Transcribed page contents

▽

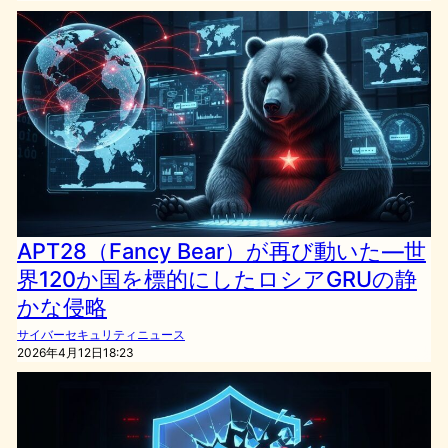
APT28（Fancy Bear）が再び動いた—世
界120か国を標的にしたロシアGRUの静
かな侵略
サイバーセキュリティニュース
2026年4月12日18:23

△

WHAT IS NEEDED:
All of the records above should be returned exactly, though the pictures should not.

RESPONSE TO THE EXERCISE:
APT28（Fancy Bear）が再び動いた—世
界120か国を標的にしたロシアGRUの静
かな侵略
サイバーセキュリティニュース
2026年4月12日18:23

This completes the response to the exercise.